Capita poi, invece, di leggere sulle pagine di un giornale locale il documento elaborato dalle Commissioni diocesane di Pastorale sociale e del lavoro (delle diocesi di Biella, Casale, Novara e Vercelli) e sgranare gli occhi: «’Ad petendam pluviam’ erano le preghiere che si levavano nei tempi di siccità fino a qualche decennio fa. Ora che siamo nel periodo di maggiore siccità documentato dagli strumenti scientifici più che alle preghiere ci affidiamo alle previsioni meteo per sperare nella pioggia».
Ohibò! Eccolo, il mondo al contrario: quello dove un amministratore volge gli occhi al cielo con le mani giunte mentre le diocesi fanno un ragionamento da amministratore illuminato. È tra le righe di questo documento (bit.ly/3FIeO0Q) che ci leggiamo ciò che ci saremmo aspettati da chi “governa” il sistema idrico locale, senza per questo togliere alcun merito alla Pastorale che mostra di occuparsene in modo appropriato.
Torniamo alla Giornata mondiale dell’acqua e alla crisi idrica che si prospetta in assenza di precipitazioni: il recente rapporto Istat certifica che gli italiani sono quelli con il maggior consumo di acqua potabile pro-capite rispetto alla media europea e hanno le tariffe più basse; che trattengono solo l’11% dell’acqua piovana rispetto ad altri che ne conservano il 40%; che investono sul sistema idrico 56 euro per abitante contro una media europea di 82. Che i nostri acquedotti perdano per strada il 42% dell’acqua potabile è ormai un dato endemico al quale pare siamo rassegnati, visto che nessun governo riesce a mettere mano alla manutenzione dei condotti.
A fronte di questi dati, però, sarebbe curioso sapere che tipo di responsabilità individuale siamo disposti ad assumerci, per andare oltre alla chiacchiera sul tempo che fa: alzi la mano chi di recente ha cambiato le sue abitudini per evitare lo spreco domestico. Noi che vantiamo un record di consumo pari a 220 litri giornalieri per abitante contro i 165 della media europea, avremmo un buon margine di contenimento per un’eventuale siccità. Ma il basso costo è probabilmente complice nel favorire le male abitudini, quelle che fanno di noi degli spreconi senza diritto alla lamentazione.

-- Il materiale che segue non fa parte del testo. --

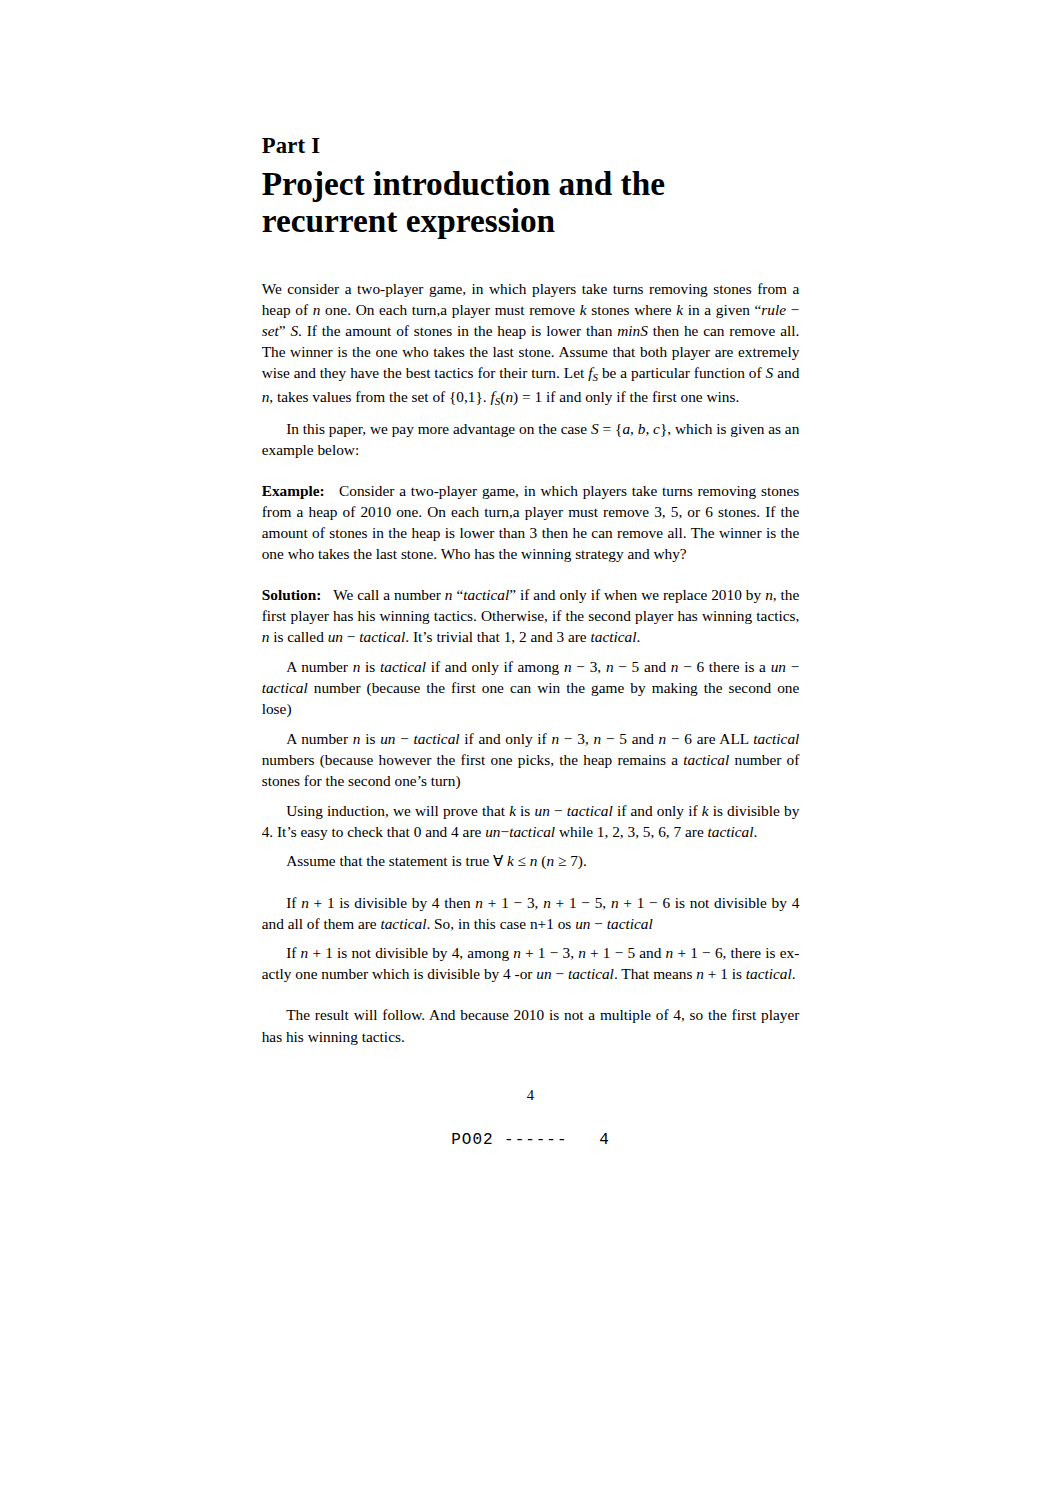Part I
Project introduction and the
recurrent expression
We consider a two-player game, in which players take turns removing stones from a heap of n one. On each turn,a player must remove k stones where k in a given “rule − set” S. If the amount of stones in the heap is lower than minS then he can remove all. The winner is the one who takes the last stone. Assume that both player are extremely wise and they have the best tactics for their turn. Let fS be a particular function of S and n, takes values from the set of {0,1}. fS(n) = 1 if and only if the first one wins.
In this paper, we pay more advantage on the case S = {a, b, c}, which is given as an example below:
Example: Consider a two-player game, in which players take turns removing stones from a heap of 2010 one. On each turn,a player must remove 3, 5, or 6 stones. If the amount of stones in the heap is lower than 3 then he can remove all. The winner is the one who takes the last stone. Who has the winning strategy and why?
Solution: We call a number n “tactical” if and only if when we replace 2010 by n, the first player has his winning tactics. Otherwise, if the second player has winning tactics, n is called un − tactical. It’s trivial that 1, 2 and 3 are tactical.
A number n is tactical if and only if among n − 3, n − 5 and n − 6 there is a un − tactical number (because the first one can win the game by making the second one lose)
A number n is un − tactical if and only if n − 3, n − 5 and n − 6 are ALL tactical numbers (because however the first one picks, the heap remains a tactical number of stones for the second one’s turn)
Using induction, we will prove that k is un − tactical if and only if k is divisible by 4. It’s easy to check that 0 and 4 are un−tactical while 1, 2, 3, 5, 6, 7 are tactical.
Assume that the statement is true ∀ k ≤ n (n ≥ 7).
If n + 1 is divisible by 4 then n + 1 − 3, n + 1 − 5, n + 1 − 6 is not divisible by 4 and all of them are tactical. So, in this case n+1 os un − tactical
If n + 1 is not divisible by 4, among n + 1 − 3, n + 1 − 5 and n + 1 − 6, there is exactly one number which is divisible by 4 -or un − tactical. That means n + 1 is tactical.
The result will follow. And because 2010 is not a multiple of 4, so the first player has his winning tactics.
4
PO02 ------ 4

Tocca citare ancora le Commissioni diocesane, piuttosto che il devoto presidente di partecipata: «Ci auguriamo che tutti i soggetti istituzionali dedichino il necessario impegno al tema e che l’attenzione all’acqua induca le persone a una conversione degli stili di vita, sempre più necessaria». Va da sé che un uso insostenibile è destinato a generare una scarsità endemica: dal World resources institute lo stress idrico in Italia è previsto, di questo passo, entro il 2040.
E dire che il 12 giugno del 2011 votammo un referendum per mantenere pubblica la gestione dell’acqua, e il 94% dei votanti (27 milioni di italiani) si espresse a favore. Da allora nessun governo mise comunque mano a un sistema di oltre 2.300 gestori idrici, un guazzabuglio di società in cui il 91% degli utili è distribuito agli azionisti privati, senza obbligo di investimenti alla rete, invece di aggiornare tecnologicamente la distribuzione e perseguire una diminuzione della dispersione.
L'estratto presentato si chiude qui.